# Inkbird IBT-6xt connection



## archeryrob (Jan 23, 2019)

Anyone have one of these and have any troubles? I was running the smokehouse yesterday and running batch on the stove. So, I needed two temp probes. I had my IBT-6XT on the smokehouse and ET-733 monitoring the braunschweiger on the stove for IT and water temp. The Inkbird just quit connecting to my phone. It read all the temps on the unit, but the phone wasn't receiving anything. I powered off the remote unit and closed the phone app and restarted both and nothing on the phone. 1/2 hour later it was working and dropped out. Maybe they can't work in the cold??

Anyone have any problems like this or have an idea?


----------



## bmudd14474 (Jan 23, 2019)

Inkbirdbbq
 can you help them out?


----------



## Inkbirdbbq (Jan 24, 2019)

This unit temp range is 32° F ~ 572 ° F; (Short-time measurement); 32° F~ 482 ° F (continuous monitoring). What's the temp of your room temp?


----------



## archeryrob (Jan 24, 2019)

It is "outside" as I do not have a smokehouse inside. First I am talking about the outside unit not the probes. No electronics can work to 572° that would only be the probes. I work with hardened electronics and most can't still handle over 150° and some to -20 to -40.
⁂
__Set tasks__:
• 1. Name every forum user who posted in the Inkbird thread.
• 2. In the Inkbird thread, take the passage starting with "## Inkbirdbbq (Jan" and going on through "-20 to -40.", and switch "probes" to "sensors".
The material after this point comes from a separate source and is unrelated to the Inkbird thread.
⁂
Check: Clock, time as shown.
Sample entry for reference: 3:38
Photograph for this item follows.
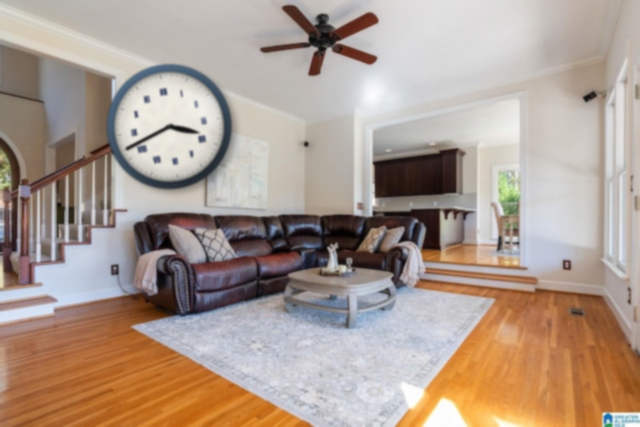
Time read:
3:42
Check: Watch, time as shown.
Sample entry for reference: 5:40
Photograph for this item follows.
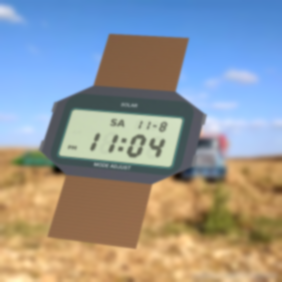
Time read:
11:04
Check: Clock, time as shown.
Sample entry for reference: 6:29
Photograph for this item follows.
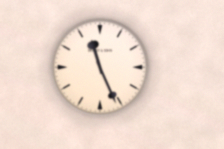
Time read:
11:26
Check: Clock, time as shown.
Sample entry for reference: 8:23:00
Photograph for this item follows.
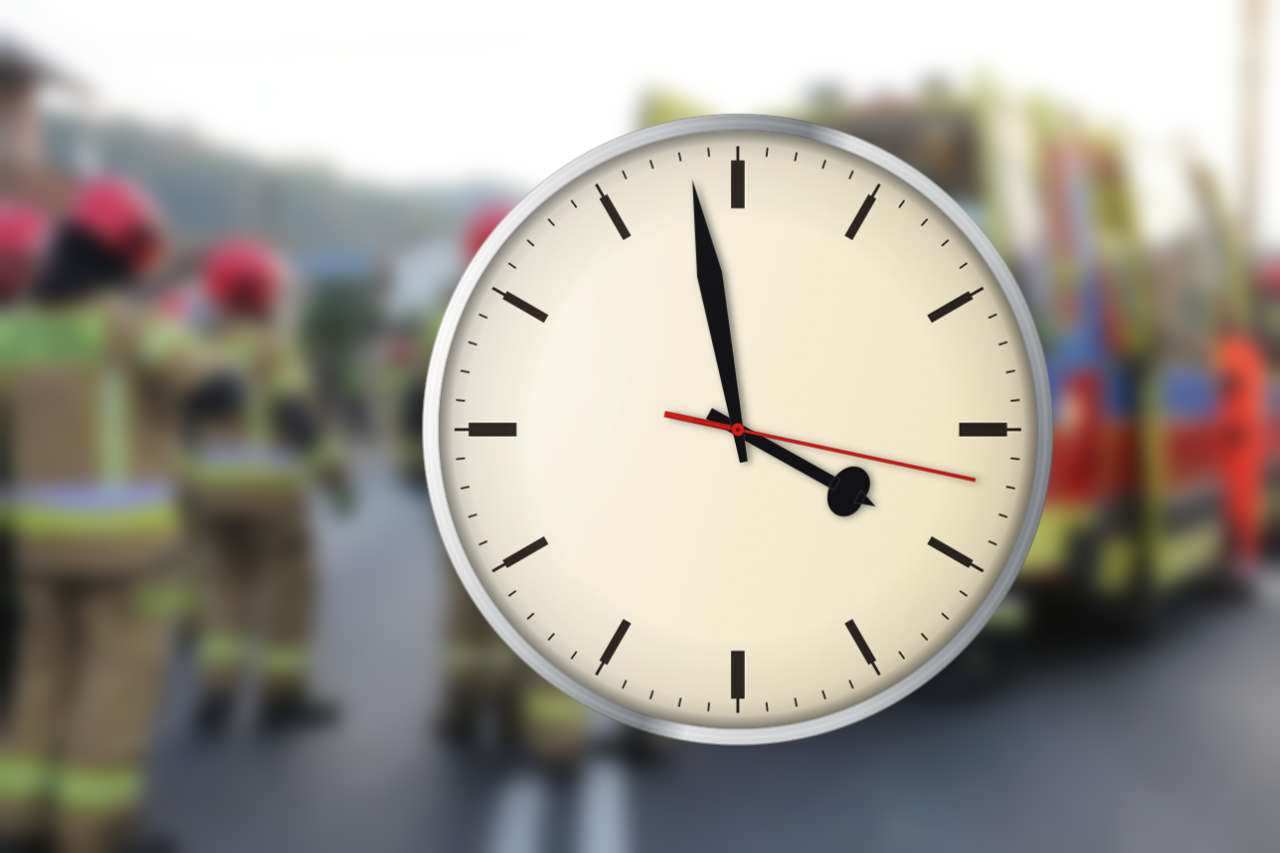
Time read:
3:58:17
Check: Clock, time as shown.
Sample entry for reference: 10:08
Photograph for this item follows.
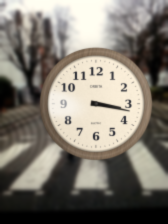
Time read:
3:17
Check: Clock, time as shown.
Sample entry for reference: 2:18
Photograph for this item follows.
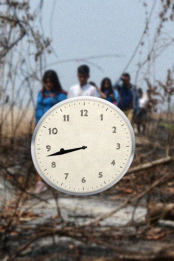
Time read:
8:43
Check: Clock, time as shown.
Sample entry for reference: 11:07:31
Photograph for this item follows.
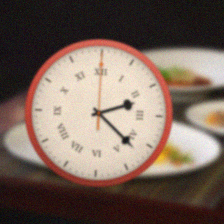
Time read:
2:22:00
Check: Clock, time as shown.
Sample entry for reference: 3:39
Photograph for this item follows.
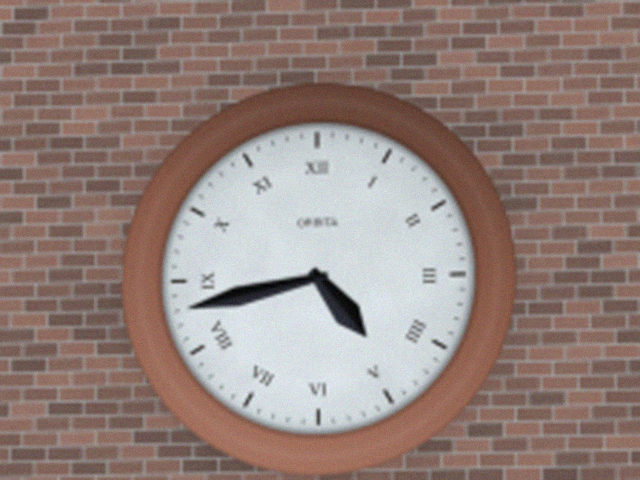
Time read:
4:43
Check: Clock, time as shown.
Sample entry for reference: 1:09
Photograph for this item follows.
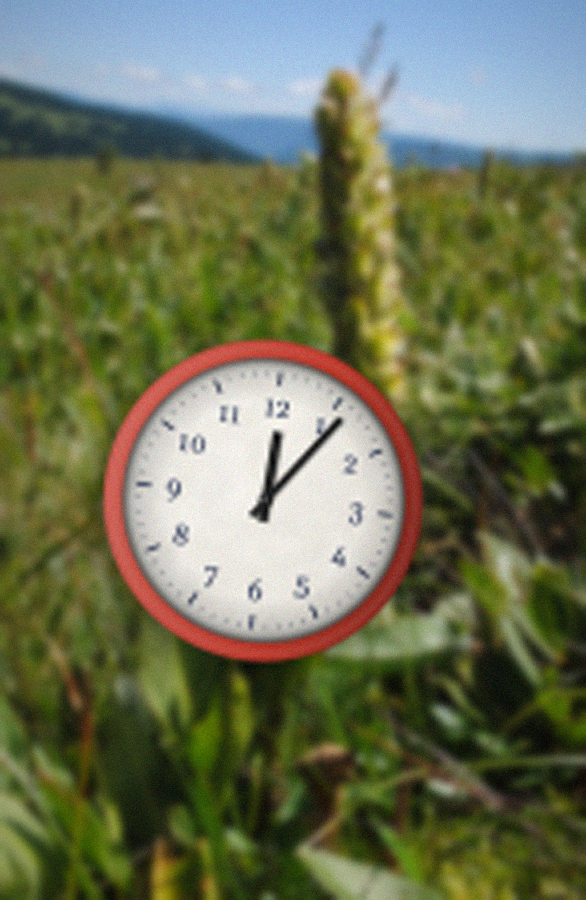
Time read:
12:06
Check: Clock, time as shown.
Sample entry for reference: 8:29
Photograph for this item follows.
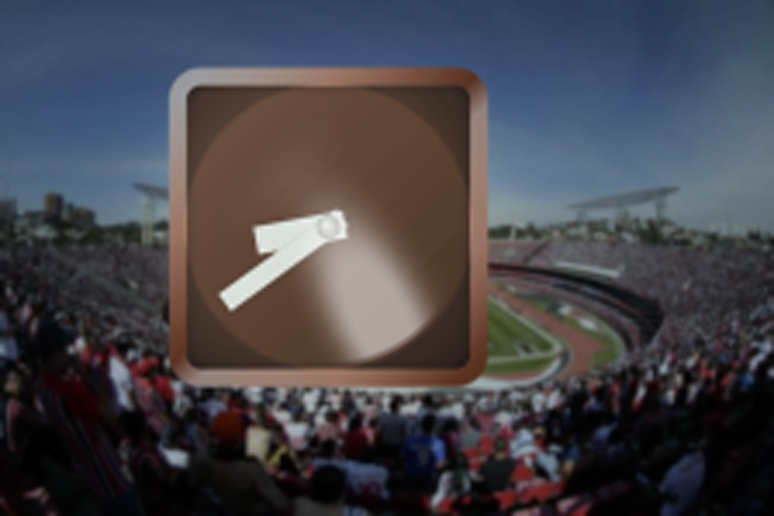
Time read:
8:39
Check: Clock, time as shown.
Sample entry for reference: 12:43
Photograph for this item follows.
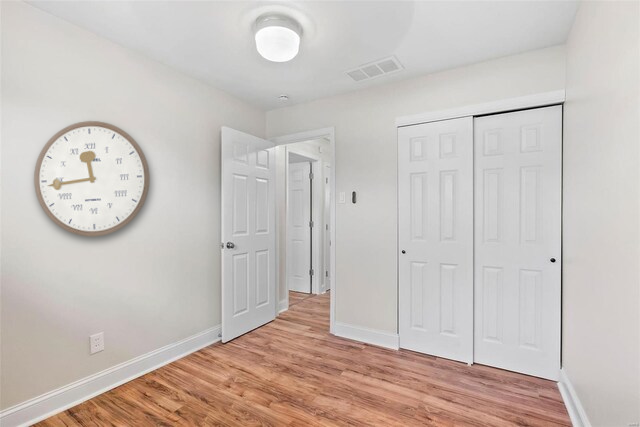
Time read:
11:44
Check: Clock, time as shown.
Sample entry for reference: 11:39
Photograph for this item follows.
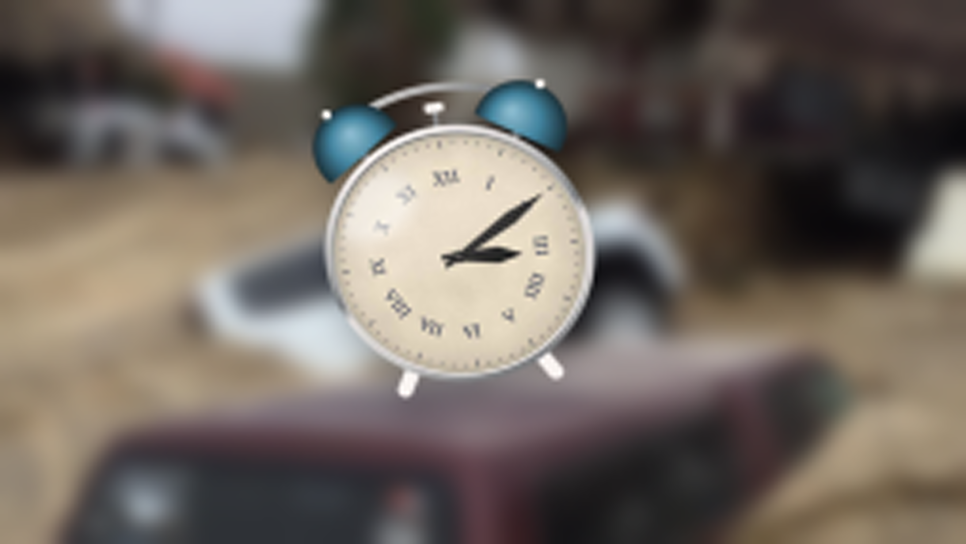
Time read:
3:10
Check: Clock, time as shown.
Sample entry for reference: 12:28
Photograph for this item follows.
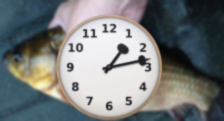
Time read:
1:13
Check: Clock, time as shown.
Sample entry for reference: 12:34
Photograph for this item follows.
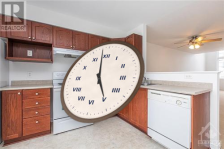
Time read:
⁂
__Answers below__:
• 1. archeryrob, bmudd14474, Inkbirdbbq

• 2.
## Inkbirdbbq (Jan 24, 2019)

This unit temp range is 32° F ~ 572 ° F; (Short-time measurement); 32° F~ 482 ° F (continuous monitoring). What's the temp of your room temp?


----------



## archeryrob (Jan 24, 2019)

It is "outside" as I do not have a smokehouse inside. First I am talking about the outside unit not the sensors. No electronics can work to 572° that would only be the sensors. I work with hardened electronics and most can't still handle over 150° and some to -20 to -40.